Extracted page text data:
◇ ◇ ◇ ◇ ◇
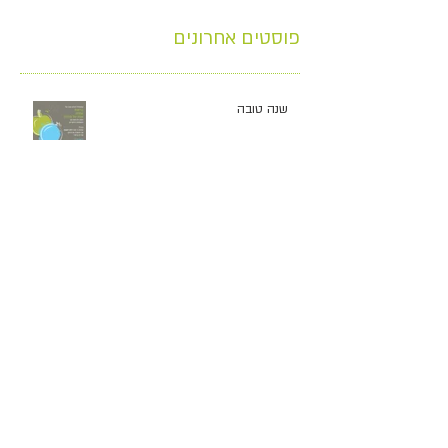
פוסטים אחרונים
שנה טובה
איך תדעו אם אתם יכולים לרשום את
הילד/ה לחוג השנה?
דווקא את מכולם?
◇ ◇ ◇ ◇ ◇
Print the records again exactly, without the pictures.

פוסטים אחרונים
שנה טובה
איך תדעו אם אתם יכולים לרשום את
הילד/ה לחוג השנה?
דווקא את מכולם?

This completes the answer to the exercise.